Quantitative assessment of tuftsin receptor expression and second messenger during in vitro differentiation of peripheral blood derived monocytes of leprosy patients.

Tuftsin, a tetrapeptide (Thr-Lys-Pro-Arg) is known to potentiate the immunogenic activity of antigen-fed macrophages. The present study describes the mechanism of action of tuftsin in leprosy patients throughout the spectrum of the disease in vitro as a function of culture age in terms of (A) involvement of second messengers cAMP, cGMP and [Ca2+]i and (B) number of tuftsin binding sites/and their relative affinities on the monocytes/macrophages. There is apparently no direct involvement of either cAMP or cGMP while comparing the stimulated and unstimulated cultures during in vitro differentiation of monocytes (days 1, 3 and 7) or with the spectrum of the disease. Inhibition of superoxide anion release either by verapamil or with Quin 2 clearly demonstrated the involvement of [Ca2+]i as a second messenger during activation of monocytes/macrophages with tuftsin.

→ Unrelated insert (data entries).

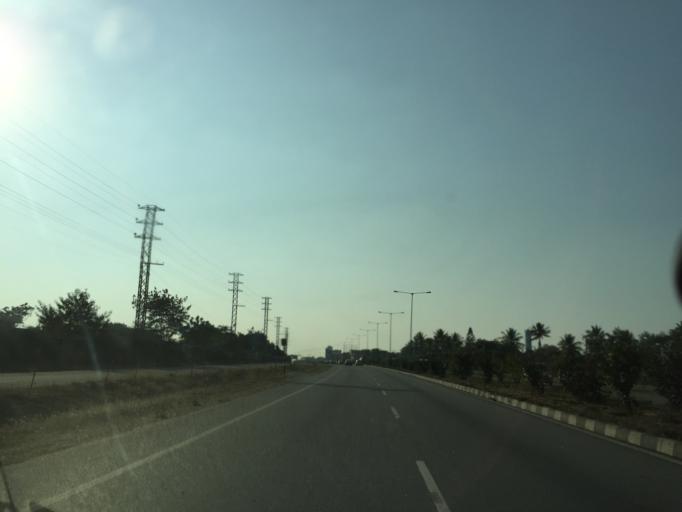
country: IN
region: Telangana
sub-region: Nalgonda
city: Bhongir
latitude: 17.5045
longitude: 78.8676
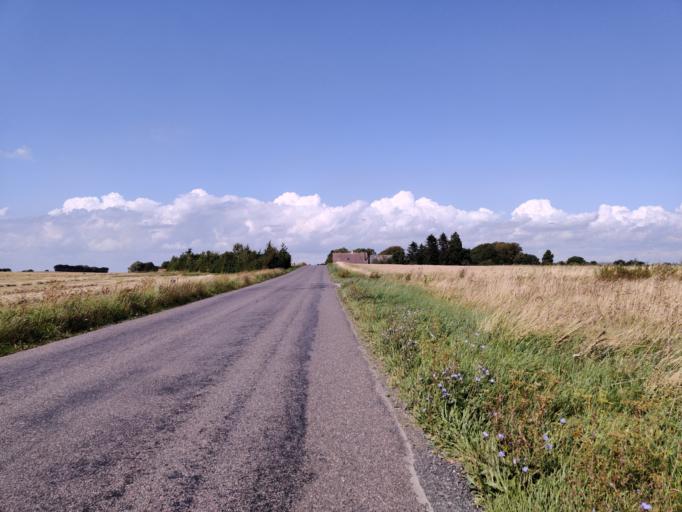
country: DK
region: Zealand
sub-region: Guldborgsund Kommune
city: Nykobing Falster
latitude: 54.6160
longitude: 11.9166
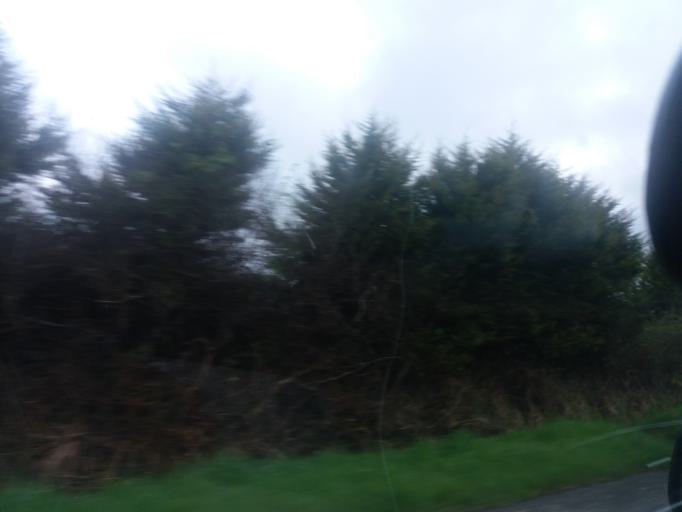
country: IE
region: Munster
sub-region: County Limerick
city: Abbeyfeale
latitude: 52.3898
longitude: -9.1950
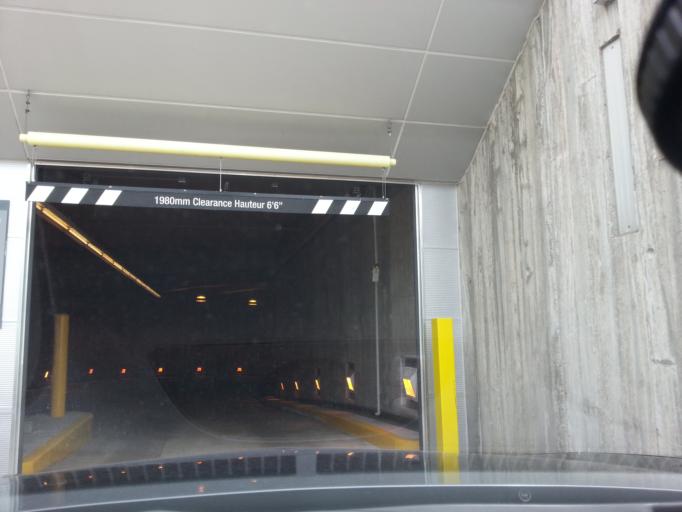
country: CA
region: Ontario
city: Ottawa
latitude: 45.4163
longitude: -75.7184
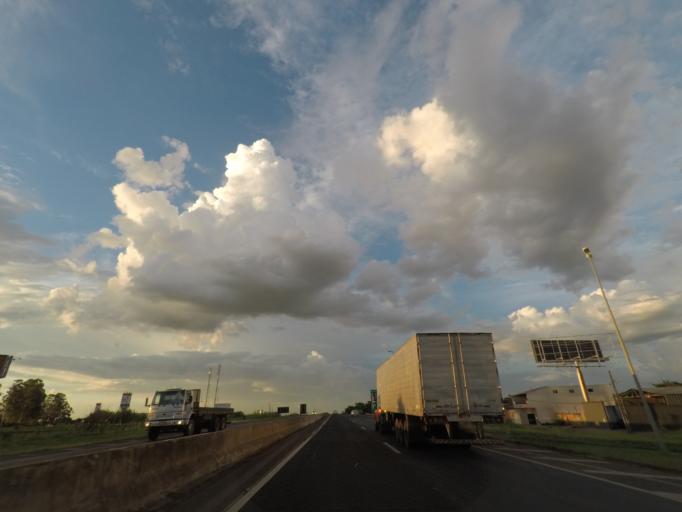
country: BR
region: Minas Gerais
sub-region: Uberaba
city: Uberaba
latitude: -19.7749
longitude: -47.9722
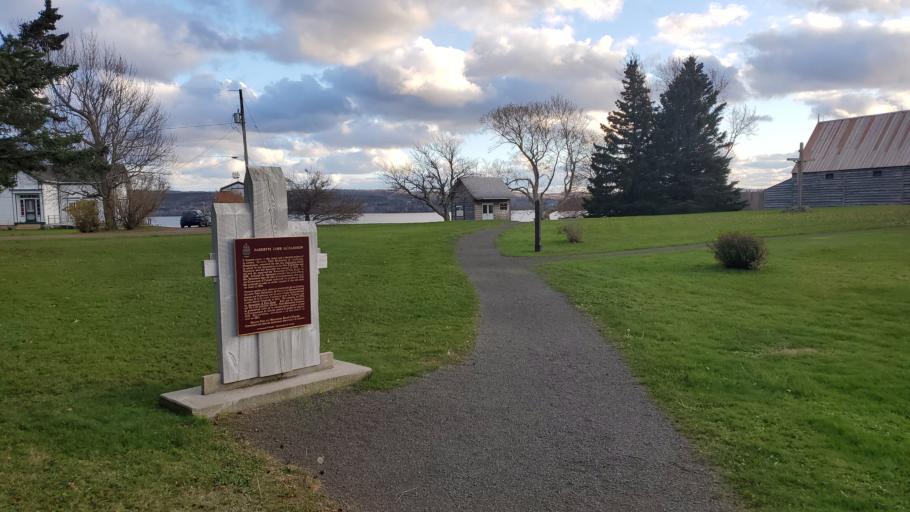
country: CA
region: Nova Scotia
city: Digby
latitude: 44.7121
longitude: -65.6093
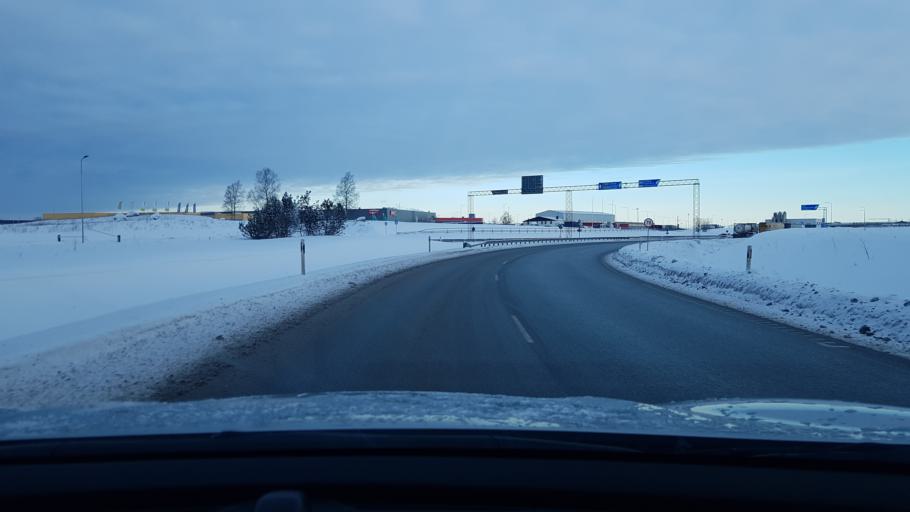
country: EE
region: Harju
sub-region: Rae vald
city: Jueri
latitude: 59.3544
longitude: 24.8856
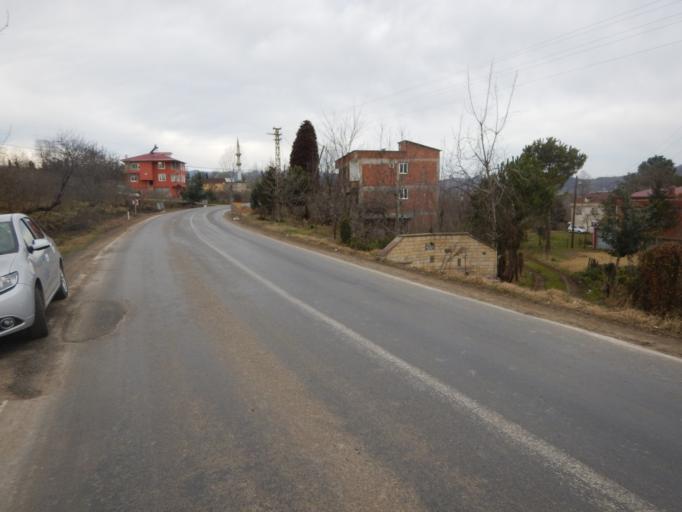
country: TR
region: Ordu
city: Uzunisa
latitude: 40.9020
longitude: 37.8171
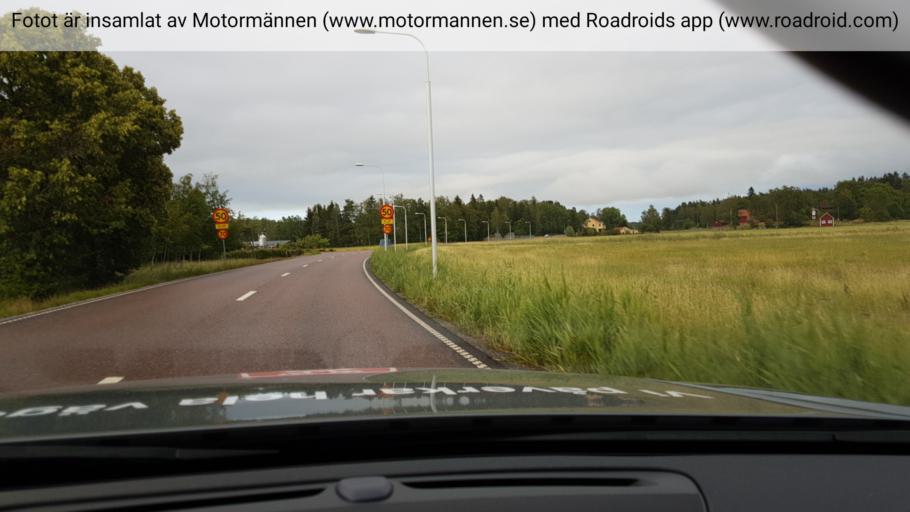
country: SE
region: Soedermanland
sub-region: Eskilstuna Kommun
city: Hallbybrunn
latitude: 59.3196
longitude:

Scatchard analysis of radiolabelled tuftsin binding data showed only one type of tuftsin receptor (low affinity) on BL/ LL monocytes/macrophages and normal and BT/TT cultures showed a gradual change in receptor number and affinities (low to high) with the maturation of monocytes to macrophages in contrast to BL/LL groups which displayed significantly less number of receptors. This study elicits a model which depicts that the biological responses/metabolic functions of early monocytes of normal and BT/TT gradually increase with the age of the culture till day 3 and tapers off thereafter in the older (day 7) cultures, whereas the monocytes/macrophages of BL/LL group are metabolically active only on day 1. The present study thereby implies that the clearance of leprosy bacilli from lepromatous leprosy lesions as a consequence of local or systemic immunotherapy (in the present study, the macrophage modulation by tuftsin) depends on the influx of new competent macrophages, rather than the local activation of resident lepromatous macrophages.